Montani Fernando, Ince Robin A A, Senatore Riccardo, Arabzadeh Ehsan, Diamond Mathew E, Panzeri Stefano
Robotics, Brain, and Cognitive Sciences Department, Italian Institute of Technology, Via Morego 30, 16163 Genova, Italy.
Philos Trans A Math Phys Eng Sci. 2009 Aug 28;367(1901):3297-310. doi: 10.1098/rsta.2009.0082.
Understanding the operations of neural networks in the brain requires an understanding of whether interactions among neurons can be described by a pairwise interaction model, or whether a higher order interaction model is needed. In this article we consider the rate of synchronous discharge of a local population of neurons, a macroscopic index of the activation of the neural network that can be measured experimentally. We analyse a model based on physics' maximum entropy principle that evaluates whether the probability of synchronous discharge can be described by interactions up to any given order. When compared with real neural population activity obtained from the rat somatosensory cortex, the model shows that interactions of at least order three or four are necessary to explain the data. We use Shannon information to compute the impact of high-order correlations on the amount of somatosensory information transmitted by the rate of synchronous discharge, and we find that correlations of higher order progressively decrease the information available through the neural population. These results are compatible with the hypothesis that high-order interactions play a role in shaping the dynamics of neural networks, and that they should be taken into account when computing the representational capacity of neural populations.

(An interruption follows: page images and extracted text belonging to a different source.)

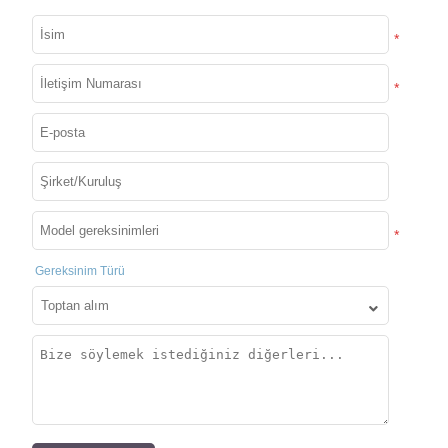
tek elden hizmetlere kadar kalite ve istikrarı
*
sağlamayı ve müşterilerin özel ihtiyaçlarını
karşılamak için çeşitli ODM hizmet formları
*
sağlamayı taahhüt ediyoruz.
İster OEM ister ODM olsun, müşterilerimize
kapsamlı tek elden hizmetler sunuyoruz.
OEM/ODM Bölgesine Girin
*
Gereksinim Türü
Özelleştirme neleri içerir?
Tasarım ve Katma Değer
Müşteriler tercihlerine göre ürünün rengini,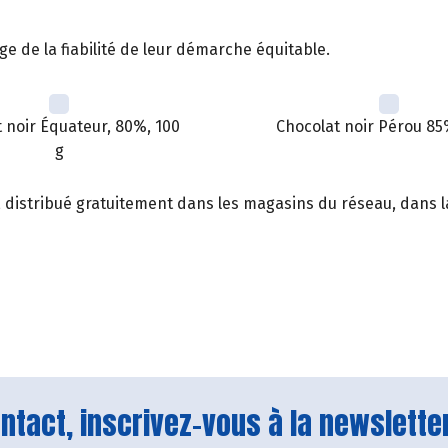
ge de la fiabilité de leur démarche équitable.
 noir Équateur, 80%, 100
Chocolat noir Pérou 85
g
, distribué gratuitement dans les magasins du réseau, dans la
tact, inscrivez-vous à la newsletter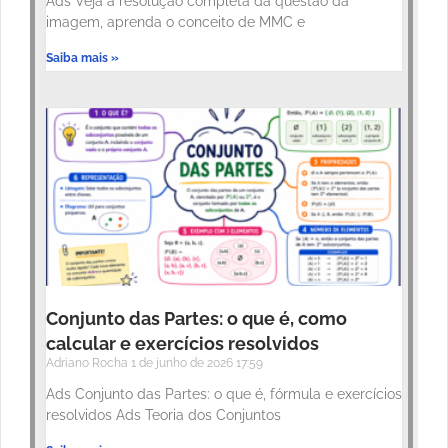
Ads Veja a resolução completa da questão da
imagem, aprenda o conceito de MMC e
Saiba mais »
Conjunto das Partes: o que é, como
calcular e exercícios resolvidos
Adriano Rocha
1 de junho de 2026
17:59
Ads Conjunto das Partes: o que é, fórmula e exercícios
resolvidos Ads Teoria dos Conjuntos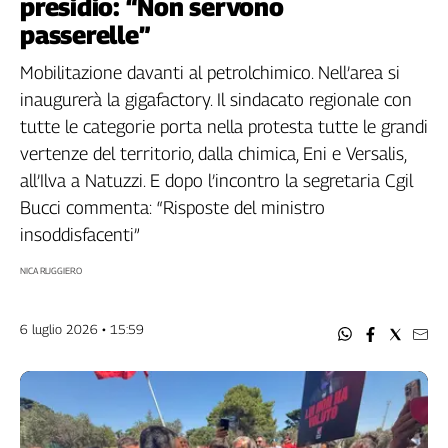
presidio: “Non servono
Filcams
passerelle”
Filctem
Fillea
Mobilitazione davanti al petrolchimico. Nell’area si
Filt
inaugurerà la gigafactory. Il sindacato regionale con
Fiom
tutte le categorie porta nella protesta tutte le grandi
Fisac
vertenze del territorio, dalla chimica, Eni e Versalis,
Flai
all’Ilva a Natuzzi. E dopo l’incontro la segretaria Cgil
Flc
Bucci commenta: “Risposte del ministro
Fp
insoddisfacenti”
Nidil
Slc
NICA RUGGIERO
Spi
Inca
6 luglio 2026 • 15:59
Caaf
Speciali
G8
di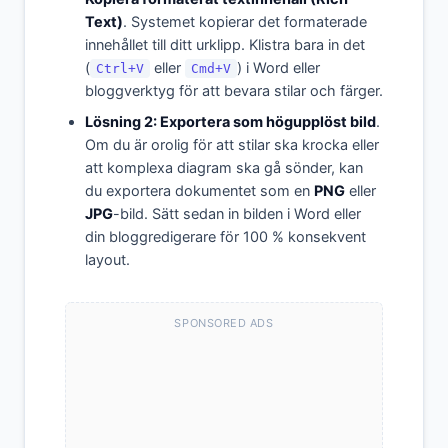
Text)
. Systemet kopierar det formaterade
innehållet till ditt urklipp. Klistra bara in det
(
eller
) i Word eller
Ctrl+V
Cmd+V
bloggverktyg för att bevara stilar och färger.
Lösning 2: Exportera som högupplöst bild
.
Om du är orolig för att stilar ska krocka eller
att komplexa diagram ska gå sönder, kan
du exportera dokumentet som en
PNG
eller
JPG
-bild. Sätt sedan in bilden i Word eller
din bloggredigerare för 100 % konsekvent
layout.
SPONSORED ADS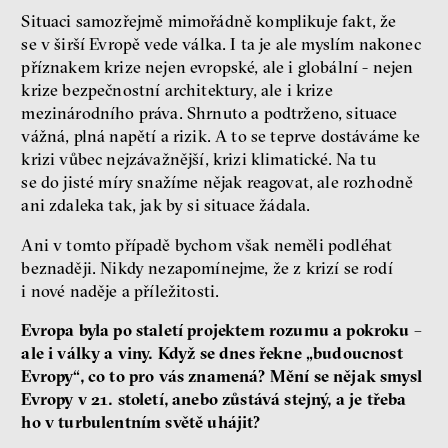
Situaci samozřejmě mimořádně komplikuje fakt, že
se v širší Evropě vede válka. I ta je ale myslím nakonec
příznakem krize nejen evropské, ale i globální - nejen
krize bezpečnostní architektury, ale i krize
mezinárodního práva. Shrnuto a podtrženo, situace
vážná, plná napětí a rizik. A to se teprve dostáváme ke
krizi vůbec nejzávažnější, krizi klimatické. Na tu
se do jisté míry snažíme nějak reagovat, ale rozhodně
ani zdaleka tak, jak by si situace žádala.
Ani v tomto případě bychom však neměli podléhat
beznaději. Nikdy nezapomínejme, že z krizí se rodí
i nové naděje a příležitosti.
Evropa byla po staletí projektem rozumu a pokroku –
ale i války a viny. Když se dnes řekne „budoucnost
Evropy“, co to pro vás znamená? Mění se nějak smysl
Evropy v 21. století, anebo zůstává stejný, a je třeba
ho v turbulentním světě uhájit?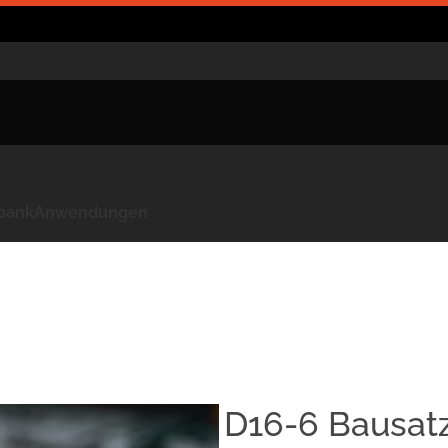
kbank
Anwendungen
D16-6 Bausat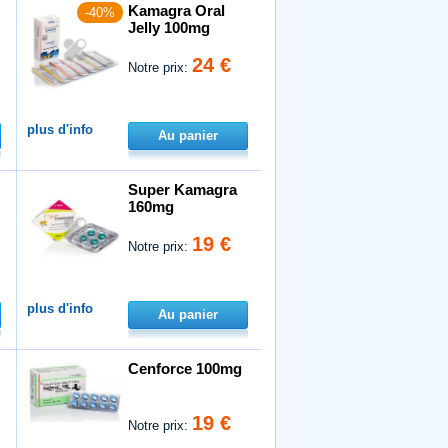
Kamagra Oral
-40%
Jelly 100mg
24 €
Notre prix:
plus d'info
Au panier
Super Kamagra
160mg
19 €
Notre prix:
plus d'info
Au panier
Cenforce 100mg
19 €
Notre prix: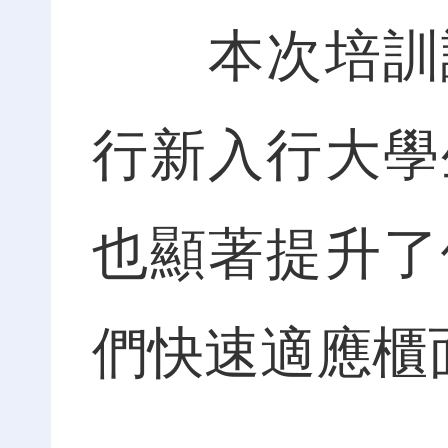
本次培訓課
行新入行大學
也顯著提升了
們快速適應櫃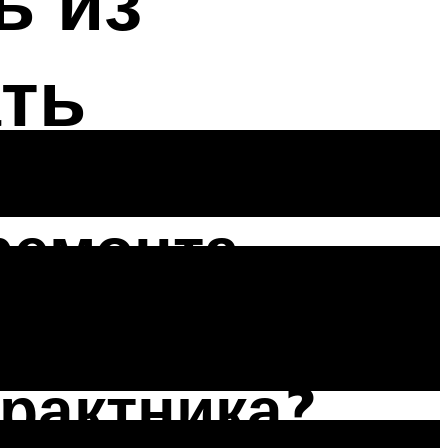
ь из
ать
ремонта
 FE в
рактника?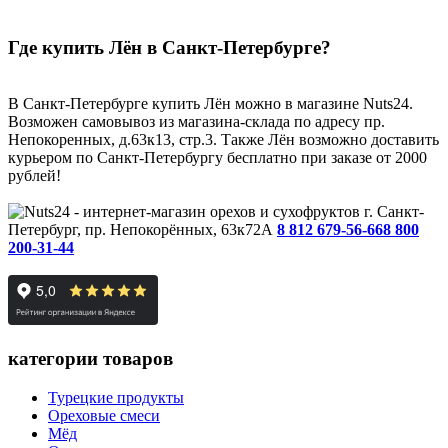
Где купить Лён в Санкт-Петербурге?
В Санкт-Петербурге купить Лён можно в магазине Nuts24.
Возможен самовывоз из магазина-склада по адресу пр.
Непокоренных, д.63к13, стр.3. Также Лён возможно доставить
курьером по Санкт-Петербургу бесплатно при заказе от 2000
рублей!
г. Санкт-
Петербург, пр. Непокорённых, 63к72А
8 812 679-56-66
8 800
200-31-44
категории товаров
Турецкие продукты
Ореховые смеси
Мёд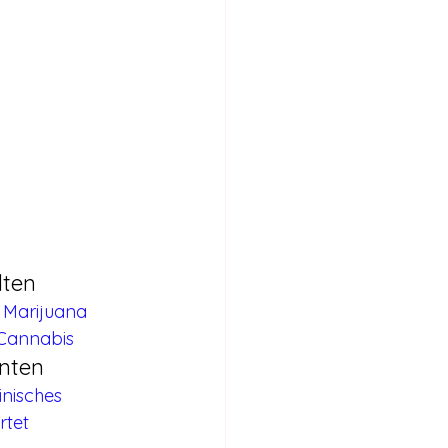
dten
 Marijuana 
 Cannabis
enten
nisches 
rtet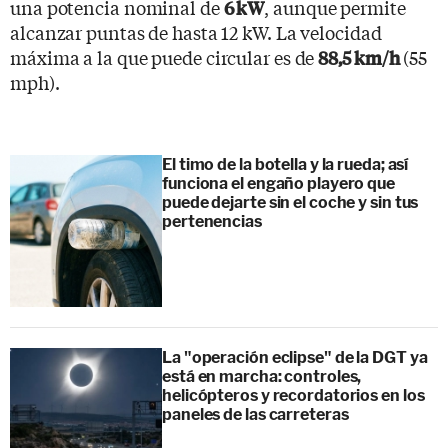
una potencia nominal de
, aunque permite
6 kW
alcanzar puntas de hasta 12 kW. La velocidad
máxima a la que puede circular es de
(55
88,5 km/h
mph).
El timo de la botella y la rueda; así
funciona el engaño playero que
puede dejarte sin el coche y sin tus
pertenencias
La "operación eclipse" de la DGT ya
está en marcha: controles,
helicópteros y recordatorios en los
paneles de las carreteras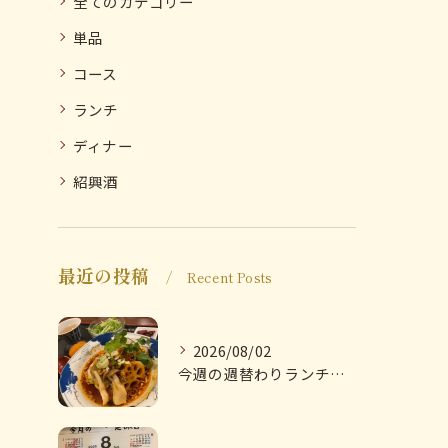
全てのカテゴリー
単品
コース
ランチ
ディナー
紹興酒
最近の投稿
Recent Posts
2026/08/02
今週の週替わりランチのご紹介です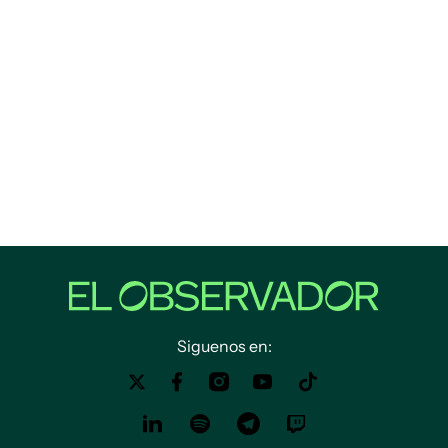
Siguenos en: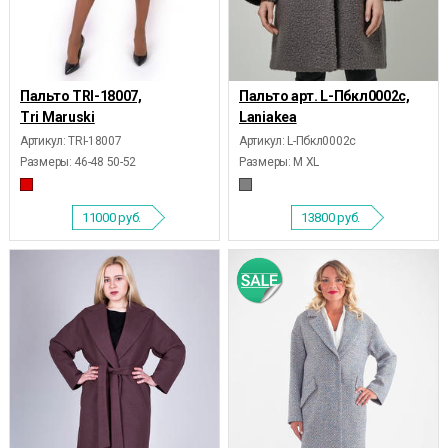
Пальто TRI-18007,
Пальто арт. L-Пбкл0002с,
Tri Maruski
Laniakea
Артикул: TRI-18007
Артикул: L-Пбкл0002с
Размеры:
46-48 50-52
Размеры:
M XL
11000
руб.
13800
руб.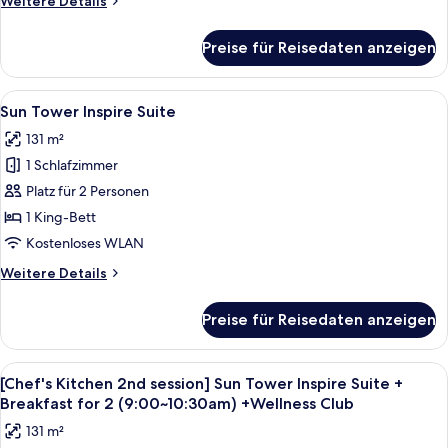
Weitere Details
Accessible
Details
King+Breakfast
für
Preise für Reisedaten anzeigen
[Chef's
for
Kitchen
2(9:00~10:30am)+Wellness
2nd
Alle
Ein modernes Hotelzimmer mit einem g
Club
5
session]
Sun Tower Inspire Suite
Fotos
Ocean
anzeigen
131 m²
Tower
für
Accessible
1 Schlafzimmer
Sun
King+Breakfast
Tower
Platz für 2 Personen
for
Inspire
2(9:00~10:30am)+Wellness
1 King-Bett
Club
Suite
Kostenloses WLAN
anzeigen
Weitere
Weitere Details
Details
für
Preise für Reisedaten anzeigen
Sun
Tower
Inspire
Alle
Ein modernes Hotelzimmer mit einem g
5
Suite
[Chef's Kitchen 2nd session] Sun Tower Inspire Suite +
Fotos
Breakfast for 2 (9:00~10:30am) +Wellness Club
für
131 m²
[Chef's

要理解大脑中神经网络的运作,需要了解神经元之间的相互作用是否可以用成对相互作用模型来描述,或者是否需要更高阶的相互作用模型。在本文中,我们考虑局部神经元群体的同步放电速率,这是一个可以通过实验测量的神经网络激活的宏观指标。我们分析了一个基于物理学最大熵原理的模型,该模型评估同步放电的概率是否可以用任意给定阶数的相互作用来描述。与从大鼠体感皮层获得的真实神经群体活动相比,该模型表明至少需要三阶或四阶相互作用来解释数据。我们使用香农信息来计算高阶相关性对通过同步放电速率传输的体感信息量的影响,并且我们发现高阶相关性会逐渐减少通过神经群体可获得的信息。这些结果与高阶相互作用在塑造神经网络动力学中起作用的假设相一致,并且在计算神经群体的表征能力时应该考虑到它们。